> **Records for this exercise**

========================================================================

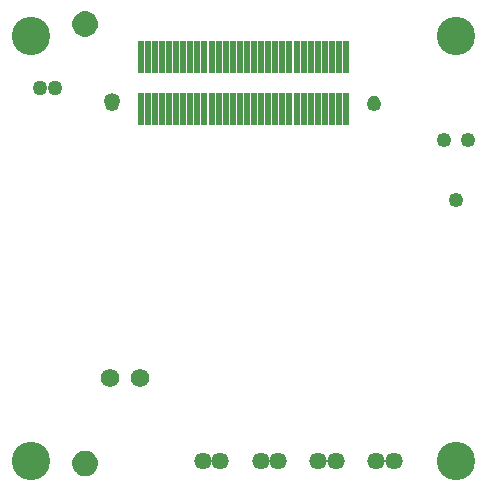
<source format=gts>
G75*
%MOIN*%
%OFA0B0*%
%FSLAX25Y25*%
%IPPOS*%
%LPD*%
%AMOC8*
5,1,8,0,0,1.08239X$1,22.5*
%
%ADD10C,0.12795*%
%ADD11R,0.02362X0.10630*%
%ADD12C,0.05315*%
%ADD13C,0.03740*%
%ADD14C,0.04921*%
%ADD15C,0.05740*%
%ADD16C,0.06134*%
%ADD17C,0.00500*%
%ADD18C,0.04953*%
D10*
X0033912Y0020541D03*
X0175644Y0020541D03*
X0175644Y0162274D03*
X0033912Y0162274D03*
D11*
X0070526Y0155285D03*
X0072889Y0155285D03*
X0075251Y0155285D03*
X0077613Y0155285D03*
X0079975Y0155285D03*
X0082337Y0155285D03*
X0084700Y0155285D03*
X0087062Y0155285D03*
X0089424Y0155285D03*
X0091786Y0155285D03*
X0094148Y0155285D03*
X0096511Y0155285D03*
X0098873Y0155285D03*
X0101235Y0155285D03*
X0103597Y0155285D03*
X0105959Y0155285D03*
X0108322Y0155285D03*
X0110684Y0155285D03*
X0113046Y0155285D03*
X0115408Y0155285D03*
X0117770Y0155285D03*
X0120133Y0155285D03*
X0122495Y0155285D03*
X0124857Y0155285D03*
X0127219Y0155285D03*
X0129581Y0155285D03*
X0131944Y0155285D03*
X0134306Y0155285D03*
X0136668Y0155285D03*
X0139030Y0155285D03*
X0139030Y0137766D03*
X0136668Y0137766D03*
X0134306Y0137766D03*
X0131944Y0137766D03*
X0129581Y0137766D03*
X0127219Y0137766D03*
X0124857Y0137766D03*
X0122495Y0137766D03*
X0120133Y0137766D03*
X0117770Y0137766D03*
X0115408Y0137766D03*
X0113046Y0137766D03*
X0110684Y0137766D03*
X0108322Y0137766D03*
X0105959Y0137766D03*
X0103597Y0137766D03*
X0101235Y0137766D03*
X0098873Y0137766D03*
X0096511Y0137766D03*
X0094148Y0137766D03*
X0091786Y0137766D03*
X0089424Y0137766D03*
X0087062Y0137766D03*
X0084700Y0137766D03*
X0082337Y0137766D03*
X0079975Y0137766D03*
X0077613Y0137766D03*
X0075251Y0137766D03*
X0072889Y0137766D03*
X0070526Y0137766D03*
D12*
X0061078Y0140626D03*
D13*
X0148478Y0140626D03*
D14*
X0148479Y0139439D03*
X0171637Y0127549D03*
X0179644Y0127549D03*
X0175644Y0107549D03*
X0061078Y0139439D03*
D15*
X0091196Y0020541D03*
X0097101Y0020541D03*
X0110487Y0020541D03*
X0116393Y0020541D03*
X0129778Y0020541D03*
X0135684Y0020541D03*
X0149070Y0020541D03*
X0154975Y0020541D03*
D16*
X0070408Y0048100D03*
X0060408Y0048100D03*
D17*
X0053369Y0023454D02*
X0052706Y0023631D01*
X0052022Y0023691D01*
X0051339Y0023631D01*
X0050676Y0023454D01*
X0050054Y0023163D01*
X0049492Y0022770D01*
X0049007Y0022285D01*
X0048613Y0021722D01*
X0048323Y0021100D01*
X0048145Y0020438D01*
X0048085Y0019754D01*
X0048145Y0019070D01*
X0048323Y0018407D01*
X0048613Y0017785D01*
X0049007Y0017223D01*
X0049492Y0016738D01*
X0050054Y0016344D01*
X0050676Y0016054D01*
X0051339Y0015877D01*
X0052022Y0015817D01*
X0052706Y0015877D01*
X0053369Y0016054D01*
X0053991Y0016344D01*
X0054553Y0016738D01*
X0055038Y0017223D01*
X0055432Y0017785D01*
X0055722Y0018407D01*
X0055900Y0019070D01*
X0055959Y0019754D01*
X0055900Y0020438D01*
X0055722Y0021100D01*
X0055432Y0021722D01*
X0055038Y0022285D01*
X0054553Y0022770D01*
X0053991Y0023163D01*
X0053369Y0023454D01*
X0053940Y0023187D02*
X0050105Y0023187D01*
X0049411Y0022689D02*
X0054634Y0022689D01*
X0055105Y0022190D02*
X0048940Y0022190D01*
X0048599Y0021692D02*
X0055446Y0021692D01*
X0055679Y0021193D02*
X0048366Y0021193D01*
X0048214Y0020695D02*
X0055831Y0020695D01*
X0055921Y0020196D02*
X0048124Y0020196D01*
X0048090Y0019698D02*
X0055955Y0019698D01*
X0055911Y0019199D02*
X0048134Y0019199D01*
X0048244Y0018701D02*
X0055801Y0018701D01*
X0055626Y0018202D02*
X0048419Y0018202D01*
X0048670Y0017704D02*
X0055375Y0017704D01*
X0055020Y0017205D02*
X0049025Y0017205D01*
X0049537Y0016706D02*
X0054508Y0016706D01*
X0053698Y0016208D02*
X0050346Y0016208D01*
X0051962Y0023686D02*
X0052083Y0023686D01*
X0052022Y0162274D02*
X0052706Y0162333D01*
X0053369Y0162511D01*
X0053991Y0162801D01*
X0054553Y0163195D01*
X0055038Y0163680D01*
X0055432Y0164242D01*
X0055722Y0164864D01*
X0055900Y0165527D01*
X0055959Y0166211D01*
X0055900Y0166894D01*
X0055722Y0167557D01*
X0055432Y0168179D01*
X0055038Y0168741D01*
X0054553Y0169227D01*
X0053991Y0169620D01*
X0053369Y0169910D01*
X0052706Y0170088D01*
X0052022Y0170148D01*
X0051339Y0170088D01*
X0050676Y0169910D01*
X0050054Y0169620D01*
X0049492Y0169227D01*
X0049007Y0168741D01*
X0048613Y0168179D01*
X0048323Y0167557D01*
X0048145Y0166894D01*
X0048085Y0166211D01*
X0048145Y0165527D01*
X0048323Y0164864D01*
X0048613Y0164242D01*
X0049007Y0163680D01*
X0049492Y0163195D01*
X0050054Y0162801D01*
X0050676Y0162511D01*
X0051339Y0162333D01*
X0052022Y0162274D01*
X0050120Y0162770D02*
X0053925Y0162770D01*
X0054627Y0163269D02*
X0049418Y0163269D01*
X0048945Y0163767D02*
X0055100Y0163767D01*
X0055443Y0164266D02*
X0048602Y0164266D01*
X0048369Y0164764D02*
X0055676Y0164764D01*
X0055829Y0165263D02*
X0048216Y0165263D01*
X0048125Y0165761D02*
X0055920Y0165761D01*
X0055955Y0166260D02*
X0048090Y0166260D01*
X0048133Y0166758D02*
X0055912Y0166758D01*
X0055802Y0167257D02*
X0048242Y0167257D01*
X0048415Y0167755D02*
X0055630Y0167755D01*
X0055380Y0168254D02*
X0048665Y0168254D01*
X0049018Y0168752D02*
X0055027Y0168752D01*
X0054518Y0169251D02*
X0049527Y0169251D01*
X0050331Y0169749D02*
X0053714Y0169749D01*
D18*
X0041885Y0144754D03*
X0036963Y0144754D03*
M02*

</source>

========================================================================

> **Work item**
Could the lines from the first entry through the line that contains "X0175644Y0020541D03*" be copied exactly, with all pictures left out?

> **Reply to the task**
<source format=gts>
G75*
%MOIN*%
%OFA0B0*%
%FSLAX25Y25*%
%IPPOS*%
%LPD*%
%AMOC8*
5,1,8,0,0,1.08239X$1,22.5*
%
%ADD10C,0.12795*%
%ADD11R,0.02362X0.10630*%
%ADD12C,0.05315*%
%ADD13C,0.03740*%
%ADD14C,0.04921*%
%ADD15C,0.05740*%
%ADD16C,0.06134*%
%ADD17C,0.00500*%
%ADD18C,0.04953*%
D10*
X0033912Y0020541D03*
X0175644Y0020541D03*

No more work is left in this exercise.